Nè a Giorgio, poeta e uomo di spirito, era sfuggita quella inquieta preoccupazione.

— Mimy, le disse un giorno, che la sorprese in lagrime, Carlo ti rende infelice: vuoi abbandonarlo? Andremo in Svizzera, starai sempre meco.

Senonchè Mimy per risposta si era sforzata a rattenere le lagrime e non si era più mostrata piangendo.

Ma Giorgio non si appagò; stranamente infelice egli medesimo, ovunque sospettasse un dolore nascosto lo perseguiva forse per una misteriosa affinità, forse per l'egoismo di non essere solo a patire: e questa volta la lusinga era tanto maggiore che, per servirci di una sua espressione, quel dolore era un velo, dietro il quale si celava la parte migliore di Mimy. Quindi le era sempre intorno per indovinarla, ma ella se ne accorgeva, si schermiva, e come donna vinceva. Tutto era vano; generalmente Mimy finiva col sorridere mestamente al suo armeggio, e quando lo vedeva stanco, gli stringeva la mano per compenso e si lasciava baciare.

Una volta egli toccò della marchesa, dicendole che ne era innamorata: Mimy vi convenne troppo facilmente, ed egli non vi pensò altro.

In questa guisa durava da qualche tempo; il carnevale era vicino. La marchesa veniva raramente da Mimy; Giorgio quasi ogni giorno e più di una volta; Carlo non si accorgeva di nulla come marito e come innamorato di Elisa, che lo teneva al guinzaglio come un orso, facendolo ballare con un complimento o un epigramma. Ma già cominciava a susurrarsi di questa simpatia dei due cugini, e poichè Mimy era molto bella e Giorgio il re della moda, signore ed eleganti vi si interessavano mordendo così, che con tutto il suo spirito egli stentava non poco a fronteggiare quell'armata di calunnie e di pettegolezzi.

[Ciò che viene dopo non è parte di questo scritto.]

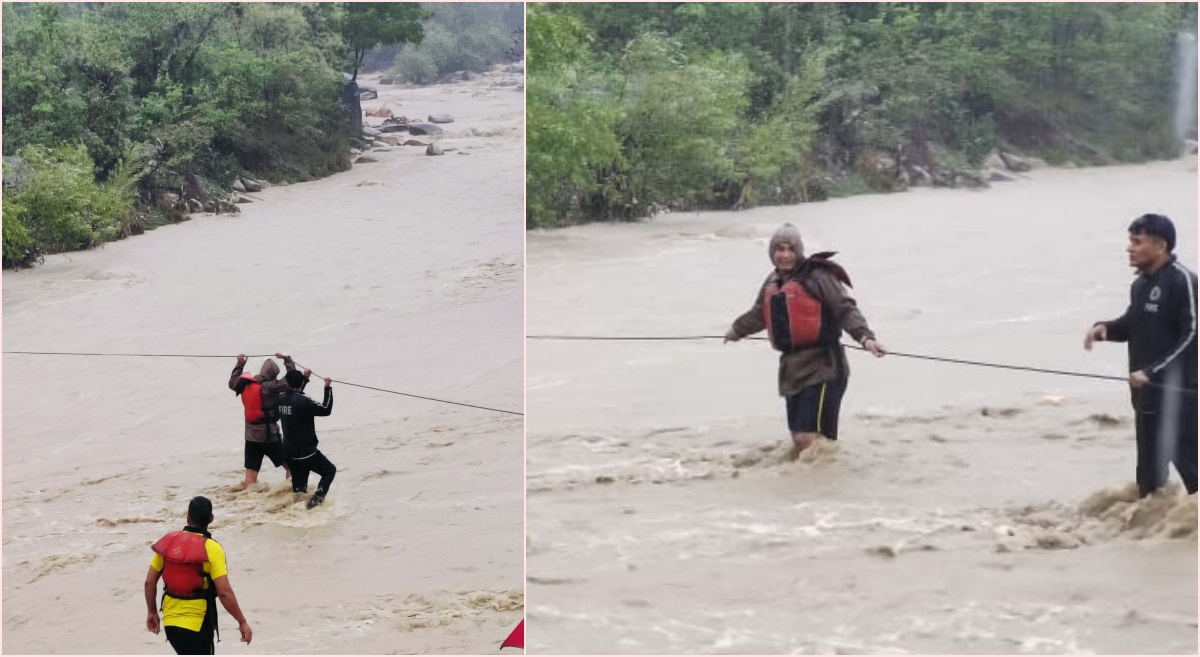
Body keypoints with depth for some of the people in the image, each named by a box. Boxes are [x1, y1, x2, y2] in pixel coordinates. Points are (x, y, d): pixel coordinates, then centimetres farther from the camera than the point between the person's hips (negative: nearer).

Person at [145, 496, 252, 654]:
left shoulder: (168, 542, -2)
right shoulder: (211, 549, -16)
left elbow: (150, 581, 4)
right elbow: (224, 592, -20)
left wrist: (151, 611, 18)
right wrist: (242, 622, -11)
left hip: (171, 621, 5)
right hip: (198, 624, -5)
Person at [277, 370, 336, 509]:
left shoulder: (281, 399, 2)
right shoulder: (303, 400, -21)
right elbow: (326, 410, -15)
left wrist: (305, 377, 29)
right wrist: (328, 388, -9)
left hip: (289, 452, 7)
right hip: (306, 451, -7)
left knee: (299, 487, 18)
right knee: (330, 470, 9)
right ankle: (316, 499, -9)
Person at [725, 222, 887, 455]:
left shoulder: (817, 276, -10)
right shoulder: (773, 282, 15)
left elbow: (846, 310, -15)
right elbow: (759, 314, 35)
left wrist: (865, 337, -32)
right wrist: (737, 330, 52)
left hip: (822, 368, -8)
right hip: (792, 368, 8)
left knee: (808, 438, -17)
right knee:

Ella non usciva più dal suo appartamento. Lo aveva tutto rinnovato con gusto abbastanza artistico per la modica somma e una città come Bologna: le pareti erano in mussoline persiane, le tende in lana, i mobili di acajou e in seta, gli intagli non dorati; aveva un gabinetto color di rosa, soffice, femminilmente soave, e una camera da letto di un azzurro cupo e severo — ecco tutto: passava spesso le intere giornate nella camera da letto seduta sopra una lunga poltrona ricamando, leggendo o meditando.

Ogni giorno si faceva più pallida e più bella: molle della persona come una Ondina, dimagrando insensibilmente perdeva in mollezza e guadagnava in sentimento: e poichè l'istinto del bello e della civetteria è inestinguibile nella donna, aveva cangiata pettinatura accomodandosi i capelli lisci sulla fronte come le madonne e lasciandone cadere sulla spalla un riccio mal inanellato o una treccia incompiuta.

In quella camera riceveva Giorgio. Aveva fermamente rifiutato i convegni in un'altra casina, come sogliono usare gli amanti, perchè mettere all'amore l'orario e il domicilio, le sarebbe parsa l'ultima degradazione.

— Perchè non tieni qualche vaso di fiori? li ami tanto e ti somigliano tanto! le aveva dimandato un giorno, che ella era più triste.